Мужчине, белому, как лист бумаги, удалось сжаться, проскользнуть мимо и спастись из кладовки бегством.
По прошествии времени этот эпизод мог бы восприниматься уже и с долей юмора, но Фреди до сих, вспоминая тот случай, вздыхает с досадой.
Этот тип — пустое место. Взрослые — уже порченный материал. Именно поэтому так важна молодежь. Из них еще можно вылепить то, что хочешь, их можно улучшить.
24 августа 1943 года в Терезин из Белостока прибыла партия детей в 1260 человек. В еврейском гетто этого польского города было сконцентрировано более пятидесяти тысяч евреев. За лето эсэсовцы планомерно уничтожили почти всех взрослых.
Детей из Белостока разместили в обособленной зоне гетто: в нескольких блоках в восточной части города-гетто Терезин, отделенных колючей проволокой. Эсэсовцы не спускали с них глаз. Строгие и недвусмысленные распоряжения гауптштурмфюрера Терезина, доведенные до сведения Совета старейшин, формулировали категорический запрет устанавливать какие бы то ни были контакты с этим контингентом, находившимся в Терезине проездом и следовавшим по маршруту, конечная точка которого держалась в секрете. Доступ к этим детям был разрешен лишь ограниченному кругу лиц в количестве 53 человек, в число которых входил медицинский персонал. Их задачей являлось недопущение проблем инфекционного характера, грозивших перерасти в ту или иную эпидемию. Нарушителей отданных распоряжений ждали самые суровые меры.
Нацисты не разрешали контакты с польскими детьми, свидетелями и в то же самое время жертвами совершенного в Белостоке массового истребления евреев, опасаясь, как бы отголоски их преступления не достигли слуха оглушенной войной Европы.
Приближалось время ужина, и воздух в Терезине уже свежел. Фреди Хирш, потный и задумчивый, выступал в роли арбитра игры в мини-футбол на поле двадцать на тридцать метров. Но на самом деле гораздо больше внимания он уделял арке в конце двора — выходу на улицу, чем движениям ног преследующих мяч игроков.

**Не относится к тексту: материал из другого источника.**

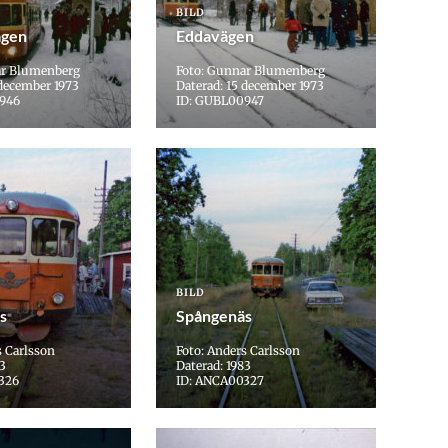
BILD
ägen
Eddavägen
ar Blumenberg
Foto: Gunnar Blumenberg
 december 1973
Daterad: 15 december 1973
946
ID: GUBL00947
BILD
s
Spångenäs
s Carlsson
Foto: Anders Carlsson
83
Daterad: 1983
326
ID: ANCA00327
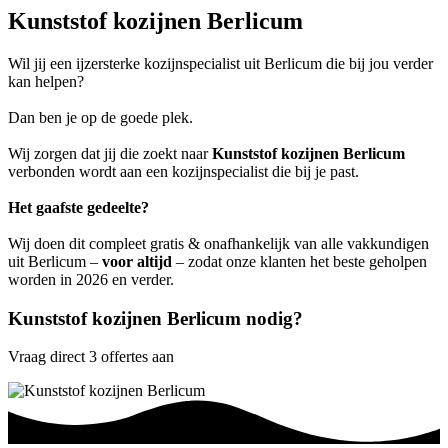
Kunststof kozijnen Berlicum
Wil jij een ijzersterke kozijnspecialist uit Berlicum die bij jou verder
kan helpen?
Dan ben je op de goede plek.
Wij zorgen dat jij die zoekt naar
Kunststof kozijnen Berlicum
verbonden wordt aan een kozijnspecialist die bij je past.
Het gaafste gedeelte?
Wij doen dit compleet gratis & onafhankelijk van alle vakkundigen
uit Berlicum –
voor altijd
– zodat onze klanten het beste geholpen
worden in 2026 en verder.
Kunststof kozijnen Berlicum nodig?
Vraag direct 3 offertes aan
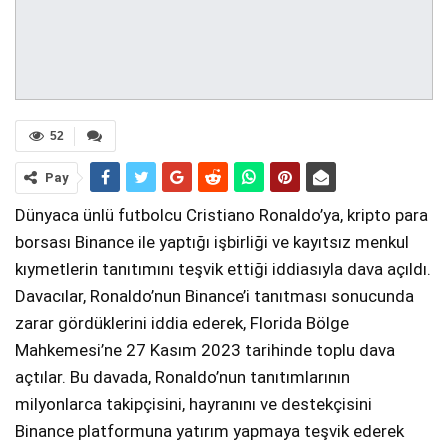
52
Pay
Dünyaca ünlü futbolcu Cristiano Ronaldo’ya, kripto para
borsası Binance ile yaptığı işbirliği ve kayıtsız menkul
kıymetlerin tanıtımını teşvik ettiği iddiasıyla dava açıldı.
Davacılar, Ronaldo’nun Binance’i tanıtması sonucunda
zarar gördüklerini iddia ederek, Florida Bölge
Mahkemesi’ne 27 Kasım 2023 tarihinde toplu dava
açtılar. Bu davada, Ronaldo’nun tanıtımlarının
milyonlarca takipçisini, hayranını ve destekçisini
Binance platformuna yatırım yapmaya teşvik ederek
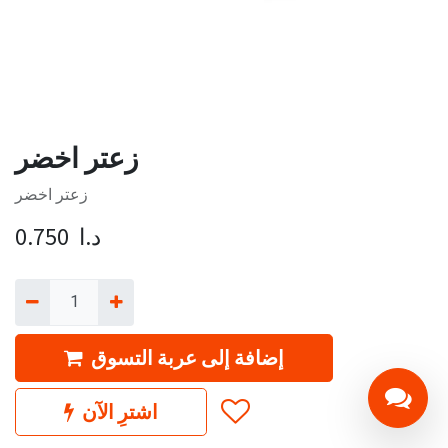
زعتر اخضر
زعتر اخضر
د.ا
0.750
إضافة إلى عربة التسوق
اشترِ الآن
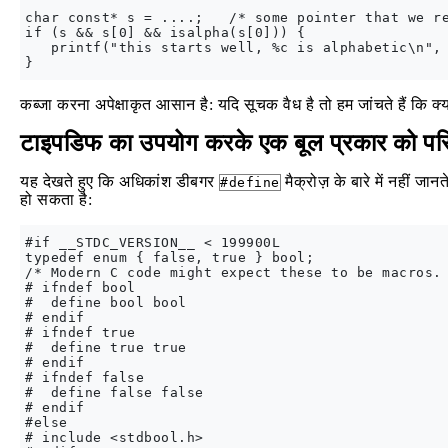
char const* s = ....;   /* some pointer that we re
if (s && s[0] && isalpha(s[0])) {

   printf("this starts well, %c is alphabetic\n", 
कब्जा करना अपेक्षाकृत आसान है: यदि सूचक वैध है तो हम जांचते हैं कि क्
टाइपडिफ का उपयोग करके एक बूल प्रकार को पर
यह देखते हुए कि अधिकांश डीबगर
मैक्रोज़ के बारे में नहीं जानत
#define
हो सकता है:
#if __STDC_VERSION__ < 199900L

typedef enum { false, true } bool;

/* Modern C code might expect these to be macros. 
# ifndef bool

#  define bool bool

# endif

# ifndef true

#  define true true

# endif

# ifndef false

#  define false false

# endif

#else

# include <stdbool.h>
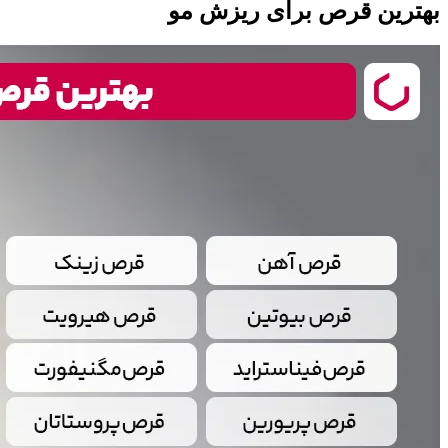
بهترین قرص برای ریزش مو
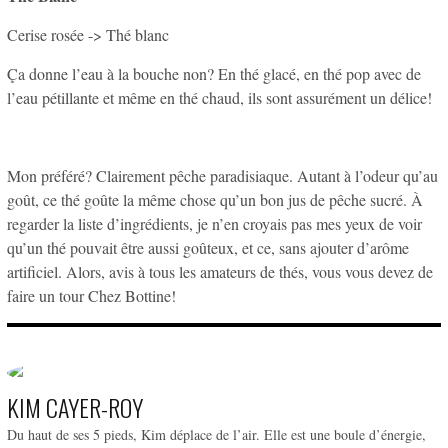
Cerise rosée -> Thé blanc
Ça donne l’eau à la bouche non? En thé glacé, en thé pop avec de
l’eau pétillante et même en thé chaud, ils sont assurément un délice!
Mon préféré? Clairement pêche paradisiaque. Autant à l’odeur qu’au
goût, ce thé goûte la même chose qu’un bon jus de pêche sucré. À
regarder la liste d’ingrédients, je n’en croyais pas mes yeux de voir
qu’un thé pouvait être aussi goûteux, et ce, sans ajouter d’arôme
artificiel. Alors, avis à tous les amateurs de thés, vous vous devez de
faire un tour Chez Bottine!
KIM CAYER-ROY
Du haut de ses 5 pieds, Kim déplace de l’air. Elle est une boule d’énergie,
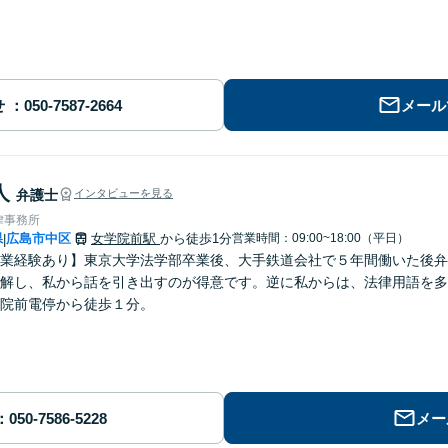
せ
メール
人
弁護士
インタビューを見る
律事務所
県
広島市中区
女学院前駅
から徒歩1分
営業時間：09:00~18:00（平日）
|
業経験あり】東京大学法学部卒業後、大手鉄道会社で５年間働いた後弁
解し、私から話を引き出すのが得意です。逆に私からは、法律用語を多
院前電停から徒歩１分。
メー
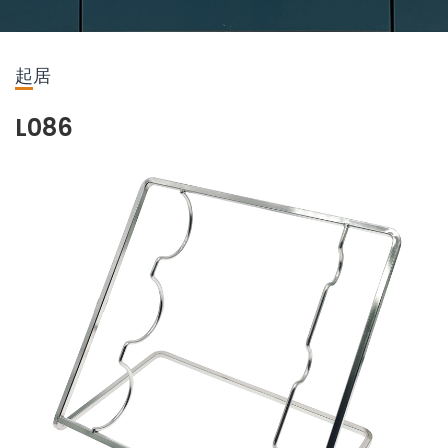
起居
L086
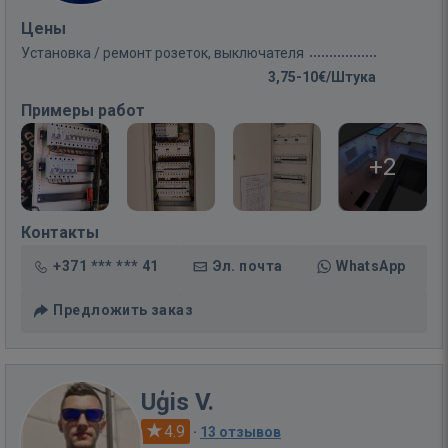
Цены
Установка / ремонт розеток, выключателя
3,75-10€/Штука
Примеры работ
+2
Контакты
+371 *** *** 41
Эл. почта
WhatsApp
Предложить заказ
Uģis V.
4.9
·
13 отзывов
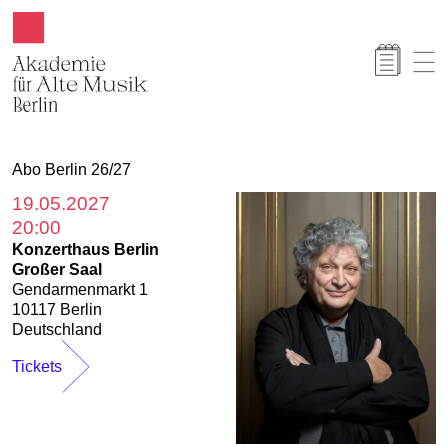
Akamus
Abo Berlin 26/27
19.05.2027
20:00
Konzerthaus Berlin
Großer Saal
Gendarmenmarkt 1
10117 Berlin
Deutschland
Tickets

Несмотря на то что было подано уже несколько письменных прошений, добиться для Молодежного отдела разрешения оказать содействие польским детям ему так и не удалось. По этой причине, увидев группу санитаров, вышедших из запретных блоков, куда поместили детей из Белостока, он передал судейский свисток ближайшему к себе мальчишке и поспешил санитарам навстречу.
Отряд медработников топтал тротуар грязными сапогами и взирал на мир бесконечно усталыми глазами. Фреди встал у них на дороге и начал расспрашивать о состоянии детей, но те в угрюмом молчании, не останавливаясь, проходили мимо. Им был предписан режим строжайшей конфиденциальности. Сзади всех шла отставшая от группы медсестра. Она шла одна, медленно, то ли в растерянности, то ли в недоумении. Женщина на секунду остановилась, и Фреди разглядел в ее глазах усталое негодование.
Она ему ответила. Сказала, что дети очень напуганы и что у большинства из них — крайняя степень истощения: «Когда охранники собрались отвести их в душ, началась истерика. Они отбивались руками и ногами и кричали, что не хотят идти под газ. Пришлось тащить их силой. Один мальчик, пока я дезинфицировала ему рану, сказал, что перед самой погрузкой в поезд узнал, что его отец, мать и старшие братья и сестры убиты. Изо всех сил вцепившись в мою руку, он в ужасе повторял, что не хочет идти в душевую — там газ».